(Saved entries)
____________________

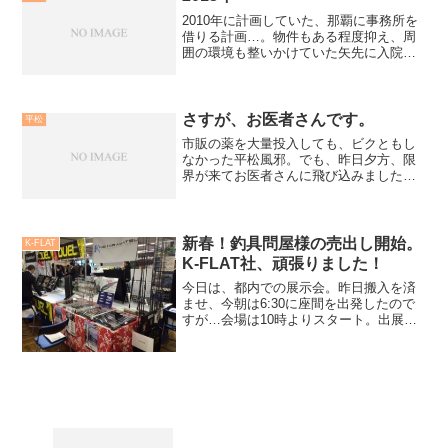
2010年に計画していた、那覇に事務所を
借りる計画…。物件もある程度抑え、周
囲の環境も整いかけていた矢先に入院や
ら、震災やら、様々な事が重なり、延期
になっていた。振り返れば、2011年は、
僕は後厄。ホント大変なとし周りであっ
た気がする。一昨...
さすが、お医者さんです。
平松
市販の薬を大量投入しても、ビクともし
なかった平松風邪。でも、昨日夕方、限
界が来てお医者さんに飛び込みました。
藁をも縋る、思いで・・・。「喉は腫れ
てませんね〜・・・。心拍を聞きましょ
う」・・・・・・・。「はい、じゃあ、
一週間分薬出しておきます...
新春！釣具問屋様の売出し開始。
K-FLAT
K-FLAT社、頑張りました！
今日は、都内での展示会。昨日搬入を済
ませ、今朝は6:30に座間を出発したので
すが…会場は10時よりスタート。出展メ
ーカー全員の朝礼は、9:40から。なん
と、保土ヶ谷バイパスの事故渋滞に巻き
込まれ、会場入りしたのが9:30。ギリギ
リセーフ。1...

____________________

JOB
Please write out the text of all the records again, swapping "お医者さん" for "医師" everywhere it appears and changing nothing else. Leave the pictures out of your answer.

COMPLETED TASK
2010年に計画していた、那覇に事務所を
借りる計画…。物件もある程度抑え、周
囲の環境も整いかけていた矢先に入院や
ら、震災やら、様々な事が重なり、延期
になっていた。振り返れば、2011年は、
僕は後厄。ホント大変なとし周りであっ
た気がする。一昨...
さすが、医師です。
平松
市販の薬を大量投入しても、ビクともし
なかった平松風邪。でも、昨日夕方、限
界が来て医師に飛び込みました。
藁をも縋る、思いで・・・。「喉は腫れ
てませんね〜・・・。心拍を聞きましょ
う」・・・・・・・。「はい、じゃあ、
一週間分薬出しておきます...
新春！釣具問屋様の売出し開始。
K-FLAT
K-FLAT社、頑張りました！
今日は、都内での展示会。昨日搬入を済
ませ、今朝は6:30に座間を出発したので
すが…会場は10時よりスタート。出展メ
ーカー全員の朝礼は、9:40から。なん
と、保土ヶ谷バイパスの事故渋滞に巻き
込まれ、会場入りしたのが9:30。ギリギ
リセーフ。1...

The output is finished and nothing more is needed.